Paragraph 2: How does the museum address the removed work's absence? What remnants does the museum leave behind for each work, and what do they remove? How does the museum indicate that the works have been removed? With Theatre of the World, for example, how the work still remain, but what is not present, and how does that change your experience with the work?
Paragraph 3: What additional examples can you find of Chinese artists' relationship to animals as illustrated by their artworks, and what meaning to they add to the controversy? Is there a connection between the way in which the artists interact with animals and the way the government oppressed its citizens? In particular, look for the painting of fleeing protestors from Tiananmen Square and the bleeding penguins who are substiuted on stretchers; the plexiglass display case with taxidermied bats; the video work with an artist washing a chicken; the painting of two Chinese men burning a rat; Chen Zhen's 20-meter dragon filling the main atrium of the museum. Find and discuss these works in the exhibition and identify them by artist, title, and date in the following manner, such as the painting Burning a Rat (1995) by Liu Xiaodong.
Paragraph 4: Place the work in a historical context, continuum and current events. The wall labels are particularly helpful in understanding how China, under an authoritarian regime, rose during globalization to be the center of production for the West's electronics (remember your iPhone is primary made in the Pearl River Delta region of China, which has catastrophic consequences for the environment). What happened during the time with the government's oppresion of citizens, and how do artists address this in their work? How does Ai Weiwei address many of these issues in his projects (found at top of the ramp).
Paragraph 5: Conclusion: Do you think the works are inhumane towards animals? Why or not? Do you feel the works should have been removed? Why or why not? Was there any other option the museum could have considered besides removing the work, or another way of addressing the animal cruelty charges? Does it matter that in two of the three works removed this cruelty is presented as documentation rather than the actual dogs or pigs performing in the space? (Also, were there any other works that you were drawn to, and why?)
Suggestions: In the best papers, the progress and flow of the writer's thoughts are apparent.
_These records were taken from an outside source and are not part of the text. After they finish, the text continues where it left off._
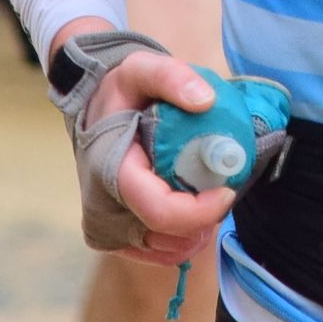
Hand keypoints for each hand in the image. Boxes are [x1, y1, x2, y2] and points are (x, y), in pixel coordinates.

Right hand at [70, 33, 238, 267]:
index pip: (161, 212)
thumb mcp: (140, 68)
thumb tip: (206, 101)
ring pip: (167, 250)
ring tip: (208, 194)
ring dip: (196, 230)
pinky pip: (159, 253)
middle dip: (204, 218)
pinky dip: (182, 238)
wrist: (93, 109)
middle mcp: (104, 210)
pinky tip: (192, 210)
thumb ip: (171, 76)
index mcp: (111, 172)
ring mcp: (108, 229)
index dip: (201, 210)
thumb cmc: (119, 91)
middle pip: (169, 236)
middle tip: (223, 186)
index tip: (229, 189)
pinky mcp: (116, 238)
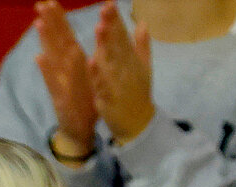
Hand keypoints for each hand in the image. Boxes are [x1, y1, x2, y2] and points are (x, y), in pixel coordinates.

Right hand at [33, 0, 97, 155]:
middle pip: (55, 43)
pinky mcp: (59, 98)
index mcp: (72, 65)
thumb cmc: (83, 103)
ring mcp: (59, 83)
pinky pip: (53, 82)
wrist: (79, 130)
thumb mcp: (85, 79)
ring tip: (39, 23)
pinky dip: (47, 70)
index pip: (65, 37)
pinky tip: (40, 57)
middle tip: (41, 4)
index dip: (59, 20)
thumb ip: (79, 60)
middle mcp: (63, 71)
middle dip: (49, 23)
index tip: (52, 1)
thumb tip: (75, 41)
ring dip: (45, 42)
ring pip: (52, 59)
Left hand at [89, 0, 154, 143]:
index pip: (123, 36)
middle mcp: (126, 69)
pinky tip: (91, 62)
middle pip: (117, 45)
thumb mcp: (144, 68)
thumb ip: (142, 45)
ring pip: (111, 63)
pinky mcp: (110, 99)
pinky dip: (98, 75)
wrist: (138, 125)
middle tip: (105, 9)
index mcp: (132, 60)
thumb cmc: (138, 94)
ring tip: (99, 28)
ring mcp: (118, 84)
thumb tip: (143, 22)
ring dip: (105, 45)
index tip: (109, 3)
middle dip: (111, 26)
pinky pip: (103, 85)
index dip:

The reader can understand the writer's thought process. I am interested in seeing how you arrive at your conclusions with an active and critical thinking unfold throughout the paper. Ask questions and try to answer them, if you can't explain why. What doesn't make sense about the work? What questions do you have that can't be answered? What is confusing or ambiguous?
The Guggenheim website is a great resource for more information about each of these works.
Read the following articles for issues on the call for removal of the works:
Ben Davis, Why the Guggenheim's Controversial Dog Video Is Even More Disturbing Than You Think, (make sure you watch the video for Sun Yuan and Peng Yu's "Dogs That Cannot Touch Each Other," a seven-minute video with eight American pit bulls on eight treadmills).